Task goal
Please return the lines below verbatim, beginning at the one that has "7:00am: 1350 -> 1310" and stopping after the one that has "11:00pm: 1347 -> 1253", and add no other lines.

Source information

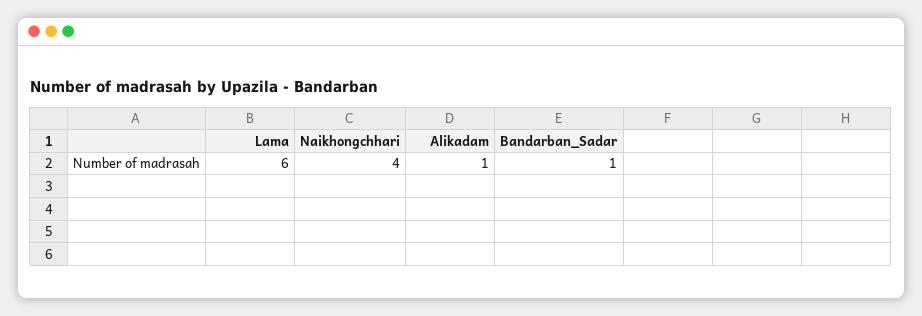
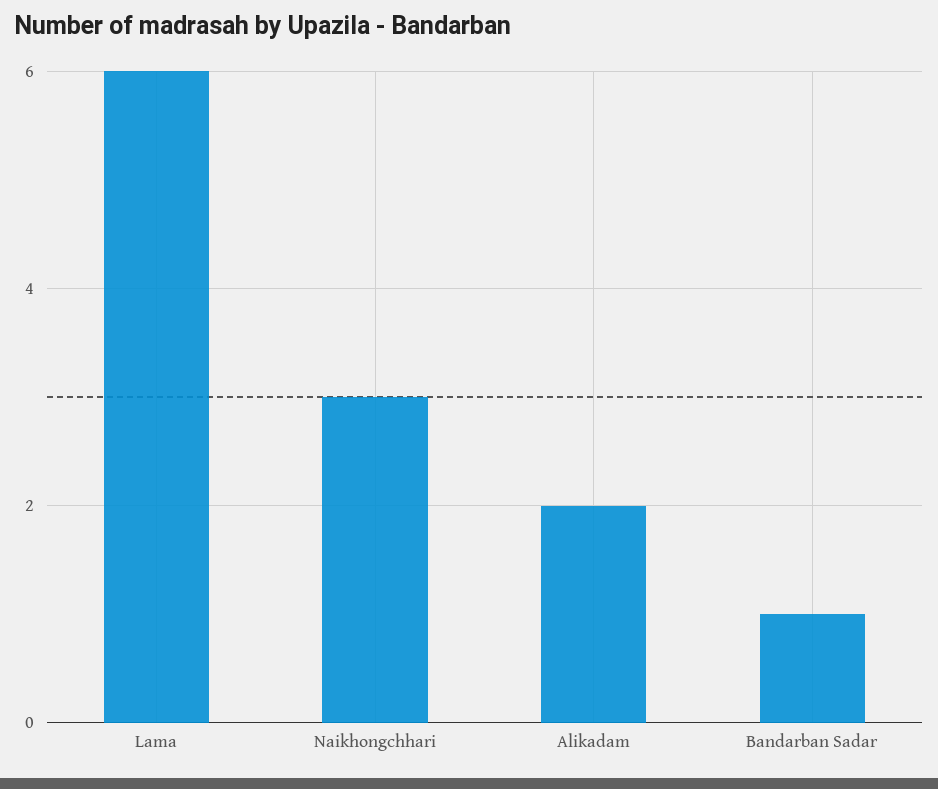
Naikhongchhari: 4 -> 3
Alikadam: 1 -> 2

* * *

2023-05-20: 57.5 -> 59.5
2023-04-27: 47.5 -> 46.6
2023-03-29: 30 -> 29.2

---

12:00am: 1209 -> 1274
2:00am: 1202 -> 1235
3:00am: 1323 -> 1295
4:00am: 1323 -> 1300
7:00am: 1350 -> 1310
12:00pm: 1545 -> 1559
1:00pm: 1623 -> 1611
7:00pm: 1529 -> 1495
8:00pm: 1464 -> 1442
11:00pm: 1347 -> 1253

Task output
7:00am: 1350 -> 1310
12:00pm: 1545 -> 1559
1:00pm: 1623 -> 1611
7:00pm: 1529 -> 1495
8:00pm: 1464 -> 1442
11:00pm: 1347 -> 1253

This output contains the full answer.